Don’t Let the Bastards Grind You Down - jayro
http://unicornfree.com/2011/dont-let-the-bastards-grind-you-down/

======
atgm
I know this isn't going to be a popular stance here, BUT...

I was really glad to see this, especially "Make things. Help people. Be
happy." There are so many stories about financial success/failure, exits, and
investing here on HN that it seems like the only way to be a "good" startup is
to be one that's heavily reported on and makes tons of money/will be exiting
soon.

My startup (Branchrock Books -- <http://www.branchrock.com>) is in epublishing
and isn't glamorous -- there's no new tech, no big idea, just a guy who wants
to pick out interesting things that people will enjoy reading.
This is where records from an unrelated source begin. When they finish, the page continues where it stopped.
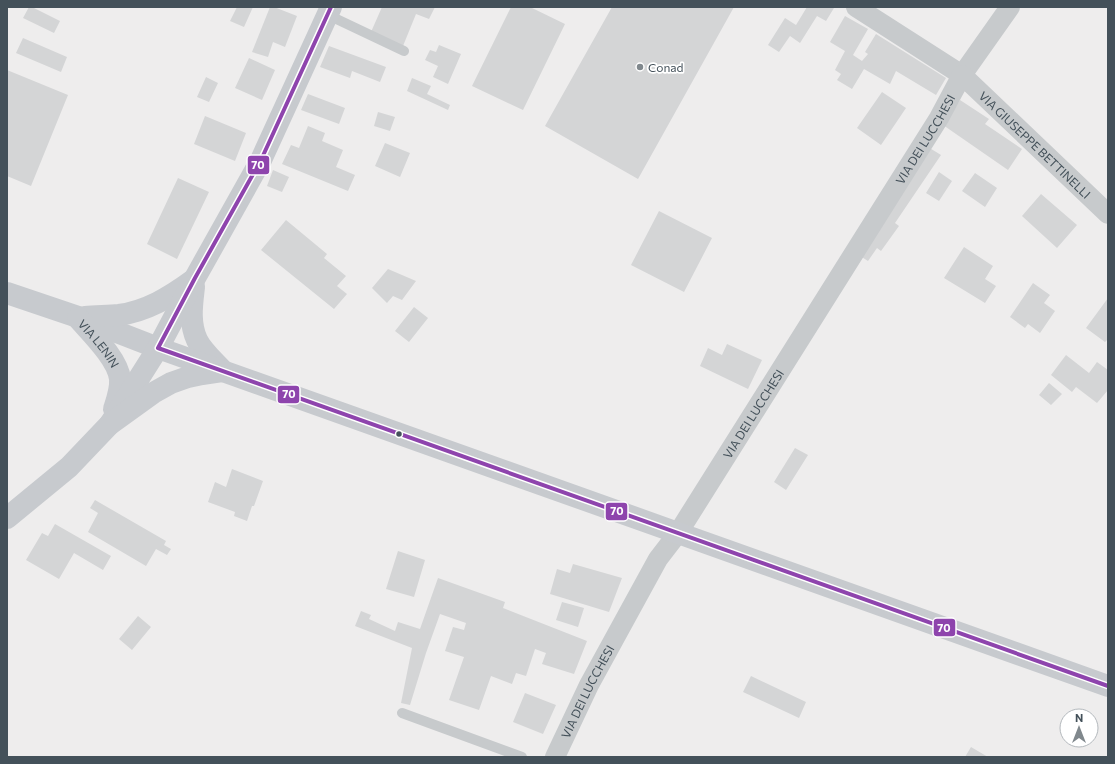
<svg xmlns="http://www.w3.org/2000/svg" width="1115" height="764" font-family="Commissioner,sans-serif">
  <rect width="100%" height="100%" fill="#eeeded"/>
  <path fill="#d4d5d6" d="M29 7H32L60 21 54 33 23 18Z
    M237 7H253L244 27 230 21Z
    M270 7H274L297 16 285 47 273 42 268 57 252 52Z
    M382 7H435L429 19 416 14 403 46 371 32Z
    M511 7H530L565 24 523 110 472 86Z
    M612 7H734L638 179 545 126Z
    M807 7 834 8 826 21 817 16 800 43 790 36 779 52 768 45 785 18 796 25Z
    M845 16 868 29 853 55 862 61 868 54 865 52 876 34 946 78 936 95 896 71 890 84 864 69 852 89 837 80 841 74 835 70 845 51 830 42Z
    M23 38 67 57 61 72 16 53Z
    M439 45 461 54 448 84 433 77 438 66 425 60 430 50 436 52Z
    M329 46 386 67 380 82 352 71 350 78 320 67Z
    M249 58 275 70 262 100 235 88Z
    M7 70 68 95 31 186 7 176Z
    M206 77 218 83 209 102 197 97Z
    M412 78 431 86 427 94 450 105 448 110 407 91Z
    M882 92 906 108 881 145 857 128Z
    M308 94 345 108 339 124 301 110Z
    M960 100 989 119 985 124 1022 149 1008 170 943 125Z
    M378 112 395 117 390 131 374 126Z
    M205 116 246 133 235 161 194 144Z
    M308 126 325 133 322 141 343 150 336 167 355 175 348 191 282 164 291 145 299 148Z
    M385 143 410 153 400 177 375 166Z
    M928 147 941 155 895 223 899 226 881 251 877 248 868 261 857 254Z
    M273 170 289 177 282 192 267 186Z
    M939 172 952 181 939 201 926 193Z
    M975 173 997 188 985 207 962 191Z
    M178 178 209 192 177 259 147 244Z
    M1041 194 1077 225 1057 248 1022 216Z
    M659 211 712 238 684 292 631 265Z
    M286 220 327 254 324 258 346 276 337 286 347 294 334 309 261 250Z
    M964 247 993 266 985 279 996 286 985 303 944 278Z
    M388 269 416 281 402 300 393 296 387 303 372 288Z
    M1033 283 1050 295 1044 303 1055 311 1040 333 1028 324 1025 328 1010 317Z
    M1108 298V339L1105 342 1086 328Z
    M414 307 428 318 409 342 395 331Z
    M727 344 762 360 748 389 700 366 708 348 722 355Z
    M1066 355 1089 373 1097 362 1108 370V390L1097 403 1076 387 1072 392 1051 375Z
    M1049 383 1062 394 1051 405 1039 395Z
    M795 448 808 455 786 490 774 482Z
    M232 469 263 481 254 506H252L247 521 234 516 235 512 208 502 215 482 226 487Z
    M95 500 166 541 164 545 171 549 167 555 156 549 146 566 88 532 98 513 90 508Z
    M55 524 111 556 103 570 74 553 59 579 26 560 42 533 48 536Z
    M398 551 425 560 414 597 386 589Z
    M573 564 622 578 609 612 550 594 557 569 570 573Z
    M438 578 505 602 503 608 587 641 574 674 542 664 546 653 535 649 526 676 516 673 512 684 491 676 479 710 449 700 464 657 445 651 453 627 464 630 466 623 440 614 426 653 410 705 401 703 412 648 355 626 361 611 371 615 369 619 395 631 398 622 420 629Z
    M562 602 584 608 578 627 556 620Z
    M138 616 151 627 132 650 119 639Z
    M751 676 806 702 799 718 743 692Z
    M525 693 556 705 543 734 513 722Z
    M971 747 988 757H965Z"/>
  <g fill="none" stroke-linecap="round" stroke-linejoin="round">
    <path stroke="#c7cacc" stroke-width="10" d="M328 15 404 51
      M402 713 522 757"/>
    <g stroke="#c7cacc" stroke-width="20">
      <path d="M856 7 962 75 1010 7"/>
      <path id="s1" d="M555 757 589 685 658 559 678 533 939 118 962 75 1108 214"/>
    </g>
    <g stroke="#c7cace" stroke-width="22">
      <path d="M194 287C192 304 189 323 197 340 202 351 214 361 223 371"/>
      <path d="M7 293 78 317 158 348 678 533 1108 686"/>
      <path d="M85 317C96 316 108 316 119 315 147 311 170 297 192 281"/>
      <path id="s2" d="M78 318C91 333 118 359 120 379 121 389 117 400 114 409"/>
      <path d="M110 424 158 348 195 278 261 160 331 7"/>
      <path d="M7 518 69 467 110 424 153 393 171 383 188 377 202 374 222 371"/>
    </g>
    <g stroke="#fff" stroke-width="7">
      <path id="bus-1" d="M331 7 261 160 195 278 158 348 1108 686"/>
    </g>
    <use href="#bus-1" stroke="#8e44ad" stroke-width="4"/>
  </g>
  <circle fill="#80888d" stroke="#fff" stroke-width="1.5" cx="640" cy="67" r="4"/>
  <circle fill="#44515a" stroke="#fff" stroke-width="1.5" cx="399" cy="434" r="3.5"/>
  <g text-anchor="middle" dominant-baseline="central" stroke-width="3.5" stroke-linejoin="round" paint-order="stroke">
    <g font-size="12" fill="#44515a" stroke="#fff" text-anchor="start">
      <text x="648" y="67">Conad</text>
    </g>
    <g font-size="12" fill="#44515a" stroke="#fff">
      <text stroke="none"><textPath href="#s1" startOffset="721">VIA DEI LUCCHESI</textPath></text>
      <text stroke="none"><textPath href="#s1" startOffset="896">VIA GIUSEPPE BETTINELLI</textPath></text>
      <text stroke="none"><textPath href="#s2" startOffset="33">VIA LENIN</textPath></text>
      <text stroke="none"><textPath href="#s1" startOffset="397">VIA DEI LUCCHESI</textPath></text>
      <text stroke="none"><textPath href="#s1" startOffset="73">VIA DEI LUCCHESI</textPath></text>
    </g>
  </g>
  <g stroke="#fff" stroke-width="1.5">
    <rect x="247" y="155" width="23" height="20" rx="4" fill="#8e44ad"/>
    <rect x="277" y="385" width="23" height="19" rx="4" fill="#8e44ad"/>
    <rect x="605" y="502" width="23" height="19" rx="4" fill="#8e44ad"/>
    <rect x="933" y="618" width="23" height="19" rx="4" fill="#8e44ad"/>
  </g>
  <g font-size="11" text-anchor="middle" font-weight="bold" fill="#fff">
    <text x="258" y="169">70</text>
    <text x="289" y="398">70</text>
    <text x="617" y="515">70</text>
    <text x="944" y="632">70</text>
  </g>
  <rect width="1115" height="764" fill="none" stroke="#44515a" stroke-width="16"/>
  <g transform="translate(1079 728)"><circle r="19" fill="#ffffff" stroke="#b4b9bd"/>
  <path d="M0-3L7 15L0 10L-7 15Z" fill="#80888d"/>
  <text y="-6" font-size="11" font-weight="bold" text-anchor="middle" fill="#44515a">N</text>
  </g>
</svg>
Of course, my
friends are all largely positive about our first offering, but most
encouraging is what I've heard from friends of friends who don't know me:
things like, "I don't usually read this kind of book, but I couldn't stop" or
"I'm really glad I read your story because I wanted to know what it was really
like" and especially "I don't really read on the computer, but 99 cents isn't
much and I wanted to try your book."

I think that as someone running a startup of any kind, knowing that you've
affected even one person positively is a great thing, whether or not you're
aiming for or ever will get that first million dollars.